Despite an infamous penalty for mixing SSE and AVX encoding (see Why is this SSE code 6 times slower without VZEROUPPER on Skylake?), there may be a need to mix 128-bit and 256-bit operations.

The penalty can be avoided by always AVX encoding, even for 128-but operation, or adding vzeroupper before any SSE encoding.

For compiler-generated code, if AVX is enabled, a compiler would assume that AVX is available, and will use AVX encoding. For every function that can be called externally, a compiler would insert vzeroupper in the end.

MSVC however allows generation of AVX code without AVX enabled via the direct use of intrinsics (unlike some other compilers which would require an AVX-enabling option to use AVX intrinsics).

How would it avoid mixing SSE and AVX if both intrinsics are used in a single function?


Solution

  • The compiler would use AVX encoding after the first AVX intrinsic. For example, the following function:

    void test1(__m256i* dest, char x, char y)
    {
            __m256i a = _mm256_broadcastw_epi16(_mm_cvtsi32_si128(x)); // movd then vpbroadcastw
            __m256i b = _mm256_broadcastw_epi16(_mm_cvtsi32_si128(y)); // vmovd then vpbroadcastw
            _mm256_store_si256(dest, _mm256_andnot_si256(a, b));
    }
    

    would have the first _mm_cvtsi32_si128 encoded as movd, and the second as vmovd. And it will insert vzeroupper in the end.

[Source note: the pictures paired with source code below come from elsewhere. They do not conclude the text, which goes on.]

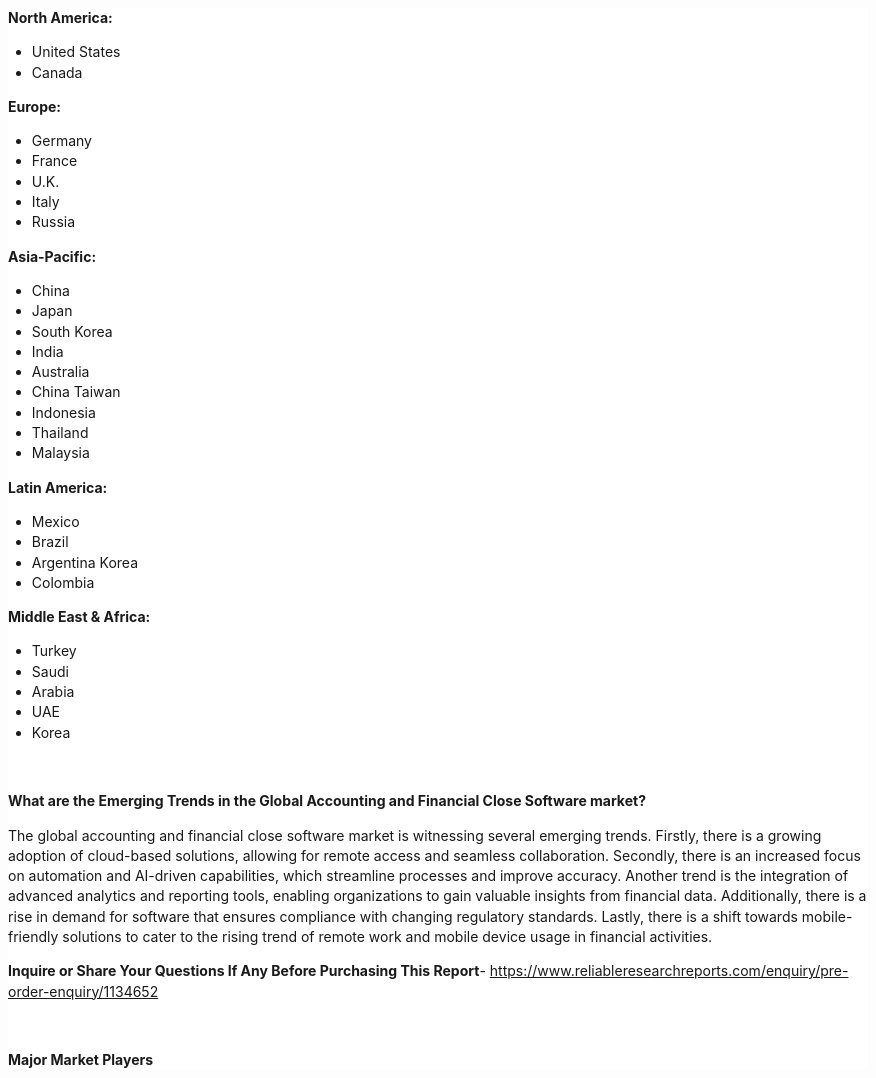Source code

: <p>
    <p> <strong> North America: </strong>
        <ul>
            <li>United States</li>
            <li>Canada</li>
        </ul>
        </p> 
    <p> <strong> Europe: </strong>
        <ul>
            <li>Germany</li>
            <li>France</li>
            <li>U.K.</li>
            <li>Italy</li>
            <li>Russia</li>
        </ul>
        </p> 
    <p> <strong> Asia-Pacific: </strong>
        <ul>
            <li>China</li>
            <li>Japan</li>
            <li>South Korea</li>
            <li>India</li>
            <li>Australia</li>
            <li>China Taiwan</li>
            <li>Indonesia</li>
            <li>Thailand</li>
            <li>Malaysia</li>
        </ul>
        </p> 
    <p> <strong> Latin America: </strong>
        <ul>
            <li>Mexico</li>
            <li>Brazil</li>
            <li>Argentina Korea</li>
            <li>Colombia</li>
        </ul>
        </p> 
    <p> <strong> Middle East & Africa: </strong>
        <ul>
            <li>Turkey</li>
            <li>Saudi</li>
            <li>Arabia</li>
            <li>UAE</li>
            <li>Korea</li>
        </ul>
    </p>
    </p>
<p>&nbsp;</p>
<p><strong>What are the Emerging Trends in the Global Accounting and Financial Close Software market?</strong></p>
<p><p>The global accounting and financial close software market is witnessing several emerging trends. Firstly, there is a growing adoption of cloud-based solutions, allowing for remote access and seamless collaboration. Secondly, there is an increased focus on automation and AI-driven capabilities, which streamline processes and improve accuracy. Another trend is the integration of advanced analytics and reporting tools, enabling organizations to gain valuable insights from financial data. Additionally, there is a rise in demand for software that ensures compliance with changing regulatory standards. Lastly, there is a shift towards mobile-friendly solutions to cater to the rising trend of remote work and mobile device usage in financial activities.</p></p>
<p><strong>Inquire or Share Your Questions If Any Before Purchasing This Report</strong>- <a href="https://www.reliableresearchreports.com/enquiry/pre-order-enquiry/1134652">https://www.reliableresearchreports.com/enquiry/pre-order-enquiry/1134652</a></p>
<p>&nbsp;</p>
<p><strong>Major Market Players</strong></p>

    It will use AVX encoding from the beginning if a parameter is taken via AVX register (this happens using __vectorcall calling convention). The same way, if __m256i type is returned, vzeroupper will not be inserted in the end.

    This does not apply to unoptimized compilation. With /Od or no /O... option, it will just use the minimum level encoding for any of the instructions. It will also not insert vzeroupper in the end for unoptimized compilation.

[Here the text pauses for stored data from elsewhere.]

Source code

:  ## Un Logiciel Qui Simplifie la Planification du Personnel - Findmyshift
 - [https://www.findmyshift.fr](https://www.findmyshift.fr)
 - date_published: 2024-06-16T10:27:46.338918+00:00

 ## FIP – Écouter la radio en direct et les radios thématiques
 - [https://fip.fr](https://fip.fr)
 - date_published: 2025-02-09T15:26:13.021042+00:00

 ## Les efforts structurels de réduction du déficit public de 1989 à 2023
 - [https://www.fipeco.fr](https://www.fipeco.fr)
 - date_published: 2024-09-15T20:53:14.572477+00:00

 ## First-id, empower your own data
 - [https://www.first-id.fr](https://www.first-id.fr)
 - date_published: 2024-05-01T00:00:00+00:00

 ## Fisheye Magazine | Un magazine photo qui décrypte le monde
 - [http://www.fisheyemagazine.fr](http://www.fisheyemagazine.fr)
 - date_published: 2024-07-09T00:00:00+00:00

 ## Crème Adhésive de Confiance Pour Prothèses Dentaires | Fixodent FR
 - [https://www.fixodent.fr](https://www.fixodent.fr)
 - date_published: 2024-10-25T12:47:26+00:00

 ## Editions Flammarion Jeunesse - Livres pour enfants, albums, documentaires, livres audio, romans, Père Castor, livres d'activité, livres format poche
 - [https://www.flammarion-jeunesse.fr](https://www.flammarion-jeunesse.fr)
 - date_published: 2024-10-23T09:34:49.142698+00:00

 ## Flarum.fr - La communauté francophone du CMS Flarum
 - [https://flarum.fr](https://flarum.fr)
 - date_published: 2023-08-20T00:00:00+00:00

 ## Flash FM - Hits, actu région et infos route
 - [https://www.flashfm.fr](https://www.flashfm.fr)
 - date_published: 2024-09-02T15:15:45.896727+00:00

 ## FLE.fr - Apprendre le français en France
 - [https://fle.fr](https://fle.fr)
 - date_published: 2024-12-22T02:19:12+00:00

    Godbolt's compiler explorer demo.


    Unfortunately, this does not always work

    In this issue it was discussed that in some situation MSVC still emits non-VEX-encoded SSE in AVX code. This:

    #include <intrin.h>
    
    static __m128i __vectorcall f1(__m128i a, __m128i b)
    {
        return  _mm_add_epi32(a, b);
    }
    
    __m256i __vectorcall f2(__m128i a, __m128i b)
    {
        // Non-VEX+VEX
        return  _mm256_cvtepi16_epi32(f1(a, b));
    }
    
    __m256i __vectorcall WholeFunction(__m128i a, __m128i b) {
        __m256i c = _mm256_xor_si256(_mm256_castsi128_si256(a), _mm256_castsi128_si256(b));
        return _mm256_xor_si256(f2(a, b), c);
    }
    

    Makes the compiler mix paddd and vmovups.

    Godbolt's compiler explorer demo.

    I've created Developer Community issue 10618264.